April in the Kitchen – Toasty Cauliflower Cream and Cheese

April in the Kitchen – Toasty Cauliflower Cream and Cheese

Spurred by the success of my roast cabbage steaks with cream and cheese, I took on the challenge of remaking a dish for cauliflower cheese and “fully loaded cauliflower”. Creamed cauliflower or cauliflower cheese is a popular side, it can also be the star of a vegetarian dinner. The recipe usually involves steaming the cauliflower, making a white or cheese sauce, then baking in the oven. For “fully loaded cauliflower” you add additonal cheese, sour cream, bacon and scallions. Bet you have already figured out it’s meant to be a replacement for a fully loaded baked potato, I can feel my waistline expanding!
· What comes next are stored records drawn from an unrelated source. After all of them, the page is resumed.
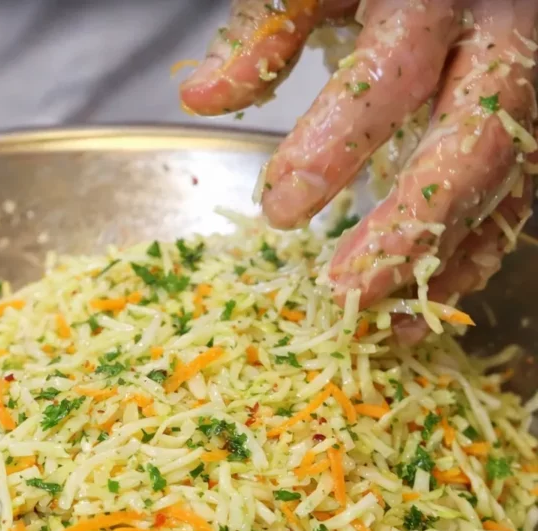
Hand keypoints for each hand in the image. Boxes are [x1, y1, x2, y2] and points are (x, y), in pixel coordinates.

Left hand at [180, 0, 537, 337]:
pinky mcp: (523, 132)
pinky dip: (469, 259)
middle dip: (407, 229)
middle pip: (471, 146)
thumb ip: (266, 31)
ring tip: (386, 322)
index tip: (279, 208)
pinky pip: (512, 200)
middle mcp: (495, 43)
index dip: (337, 144)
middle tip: (346, 290)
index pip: (391, 75)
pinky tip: (422, 305)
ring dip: (443, 263)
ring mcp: (520, 93)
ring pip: (500, 186)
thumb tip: (200, 97)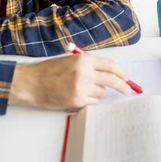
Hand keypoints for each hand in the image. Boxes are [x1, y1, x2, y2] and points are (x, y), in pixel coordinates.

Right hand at [10, 54, 131, 109]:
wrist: (32, 83)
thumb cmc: (49, 70)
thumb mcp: (70, 60)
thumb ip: (89, 65)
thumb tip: (109, 73)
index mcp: (83, 60)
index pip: (110, 65)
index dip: (121, 72)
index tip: (127, 77)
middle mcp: (84, 73)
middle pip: (111, 80)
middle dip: (122, 86)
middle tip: (128, 90)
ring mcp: (81, 88)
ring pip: (102, 93)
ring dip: (98, 92)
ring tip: (84, 89)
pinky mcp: (76, 101)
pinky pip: (92, 102)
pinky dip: (90, 100)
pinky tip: (79, 95)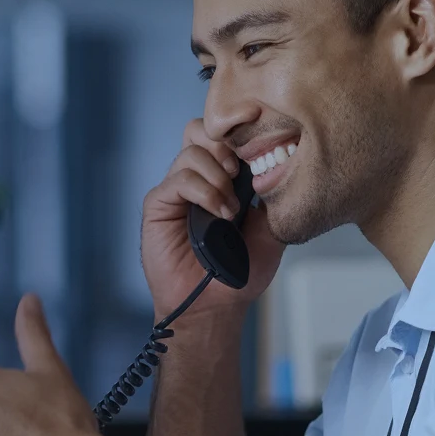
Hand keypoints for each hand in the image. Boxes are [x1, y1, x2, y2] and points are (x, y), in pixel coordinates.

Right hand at [141, 118, 284, 317]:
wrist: (215, 305)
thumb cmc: (240, 274)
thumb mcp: (271, 229)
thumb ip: (272, 196)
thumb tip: (276, 164)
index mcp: (221, 180)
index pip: (222, 135)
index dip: (238, 130)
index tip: (260, 137)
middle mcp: (196, 180)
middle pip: (200, 131)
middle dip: (224, 145)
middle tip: (239, 173)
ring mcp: (176, 192)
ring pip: (191, 152)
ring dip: (217, 176)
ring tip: (230, 208)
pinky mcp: (158, 205)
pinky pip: (178, 180)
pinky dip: (203, 191)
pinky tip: (218, 213)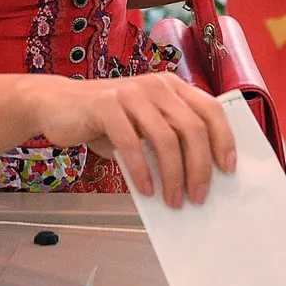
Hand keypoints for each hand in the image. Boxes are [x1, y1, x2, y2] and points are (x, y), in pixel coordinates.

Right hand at [23, 72, 235, 207]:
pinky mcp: (106, 104)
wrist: (57, 105)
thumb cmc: (106, 121)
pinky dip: (142, 170)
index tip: (228, 169)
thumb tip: (195, 180)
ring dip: (172, 175)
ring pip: (166, 137)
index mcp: (171, 87)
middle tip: (198, 197)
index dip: (224, 139)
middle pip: (192, 128)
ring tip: (172, 200)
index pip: (210, 110)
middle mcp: (156, 85)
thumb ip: (167, 141)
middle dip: (199, 167)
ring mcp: (131, 92)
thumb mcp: (142, 126)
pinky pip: (131, 142)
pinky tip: (145, 189)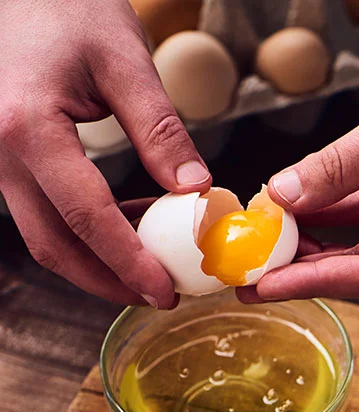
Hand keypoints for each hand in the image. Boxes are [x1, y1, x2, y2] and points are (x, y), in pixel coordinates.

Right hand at [0, 0, 210, 307]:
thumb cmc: (68, 9)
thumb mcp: (125, 63)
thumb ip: (161, 131)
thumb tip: (197, 192)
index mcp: (27, 129)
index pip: (85, 216)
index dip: (128, 261)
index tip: (164, 290)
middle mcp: (0, 153)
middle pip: (52, 243)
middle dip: (107, 280)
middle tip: (159, 296)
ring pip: (45, 233)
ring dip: (97, 261)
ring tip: (154, 267)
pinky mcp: (9, 156)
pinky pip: (45, 209)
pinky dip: (87, 230)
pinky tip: (133, 222)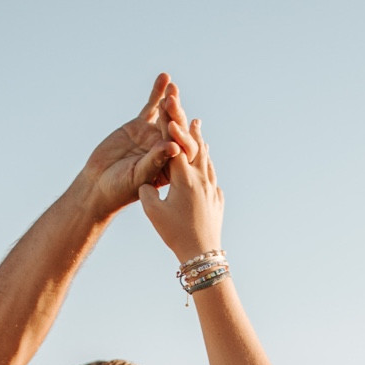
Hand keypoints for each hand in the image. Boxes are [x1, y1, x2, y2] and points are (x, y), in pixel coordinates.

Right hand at [78, 72, 182, 220]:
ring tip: (173, 87)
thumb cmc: (120, 188)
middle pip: (176, 129)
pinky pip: (152, 107)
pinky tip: (164, 77)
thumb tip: (174, 147)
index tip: (174, 128)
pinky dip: (157, 93)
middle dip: (175, 115)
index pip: (182, 149)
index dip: (180, 137)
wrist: (99, 183)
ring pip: (166, 115)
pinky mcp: (141, 126)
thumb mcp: (138, 176)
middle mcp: (167, 149)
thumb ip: (156, 161)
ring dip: (170, 101)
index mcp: (172, 167)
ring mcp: (155, 135)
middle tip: (173, 100)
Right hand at [138, 110, 224, 263]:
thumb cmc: (175, 234)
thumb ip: (146, 192)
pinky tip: (206, 164)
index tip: (167, 110)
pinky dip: (207, 163)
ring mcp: (212, 189)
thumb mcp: (153, 213)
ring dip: (201, 142)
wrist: (202, 254)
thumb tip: (146, 182)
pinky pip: (212, 175)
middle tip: (184, 109)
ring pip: (207, 159)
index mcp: (185, 179)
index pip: (176, 146)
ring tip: (198, 129)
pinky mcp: (217, 200)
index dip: (170, 127)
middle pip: (196, 146)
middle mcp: (202, 180)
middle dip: (188, 127)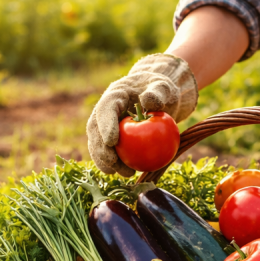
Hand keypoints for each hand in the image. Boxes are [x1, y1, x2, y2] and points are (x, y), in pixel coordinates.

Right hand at [87, 54, 196, 175]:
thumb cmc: (161, 90)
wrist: (157, 97)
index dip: (105, 125)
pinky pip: (109, 153)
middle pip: (95, 131)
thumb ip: (158, 91)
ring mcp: (105, 126)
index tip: (112, 142)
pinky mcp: (112, 139)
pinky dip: (116, 165)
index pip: (105, 109)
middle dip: (100, 149)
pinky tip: (129, 173)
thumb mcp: (164, 87)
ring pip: (98, 145)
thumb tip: (147, 101)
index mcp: (114, 95)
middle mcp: (104, 111)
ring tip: (126, 173)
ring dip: (106, 161)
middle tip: (113, 163)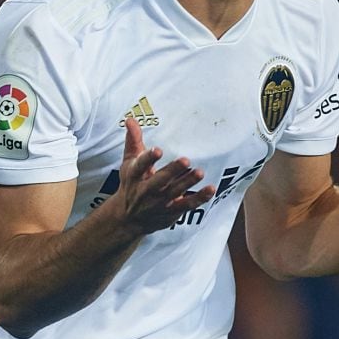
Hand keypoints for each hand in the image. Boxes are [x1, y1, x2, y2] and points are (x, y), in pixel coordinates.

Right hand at [114, 117, 215, 234]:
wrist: (128, 219)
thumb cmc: (131, 185)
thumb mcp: (128, 163)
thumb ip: (133, 141)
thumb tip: (131, 119)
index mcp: (134, 176)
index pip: (140, 166)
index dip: (148, 158)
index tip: (157, 150)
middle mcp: (146, 191)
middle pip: (159, 181)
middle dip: (172, 171)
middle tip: (185, 160)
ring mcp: (159, 203)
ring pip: (175, 193)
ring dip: (187, 183)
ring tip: (199, 172)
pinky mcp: (171, 212)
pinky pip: (187, 205)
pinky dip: (200, 198)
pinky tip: (210, 189)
All that is too much work for a midweek dinner, for me at least. And, I prefer some toasty crunchy bits of cauliflower, which doesn’t happen if you steam or boil it.

But it is one of my favorites and one of my English grandmother’s as well. There is quite a lot of nostalgia in this recipe. She really did love a good white sauce, but I think she would like this one even without the sauce.

This recipe is the result of experiments to simplify the recipe (as well as take out some calories). My family really enjoyed the cabbage steaks I made a few weeks ago, could I do the same with cauliflower?

Toasty Cauliflower Cream and Cheese

  • 1 large head of cauliflower, rinsed, patted dry, then cut into “steaks” about 3/4 inch thick
  • 1/2 cup of heavy cream
  • 1/2 cup of finely grated parmesan
  • 1/2 cup of sharp cheddar cheese 
Cauliflower Steaks

Cauliflower Steaks

  1. Preheat your oven to 450 degrees F
  2. Line a large sheet pan or baking dish with parchment paper, or butter a gratin dish.
  3. Place the cauliflower steaks, in one layer, on the parchment paper or in the gratin dish. Drizzle each steak with heavy cream, concentrating the cream in the center (it will run out, that’s ok).
  4. Sprinkle each slice with parmesan and cheddar cheese.
  5. Roast for 25-30 minutes.
  6. Use a spatula to carefully transfer a slice to each plate.
Cauliflower steaks with cheese

Cauliflower steaks with cheese

You can also bake this in a gratin dish.

Toasty Cauliflower Cream and Cheese

Toasty Cauliflower Cream and Cheese

And, if you are feeling very decadent, turn this into a dish of “fully loaded cauliflower” with the addition of bacon and some sliced scallions.

Fully Loaded Cauliflower

Fully Loaded Cauliflower

Crispy bits of cauliflower, toasty cheese, creamy center…and all in about 30 minutes start to finish (most of which was in the oven). Winner!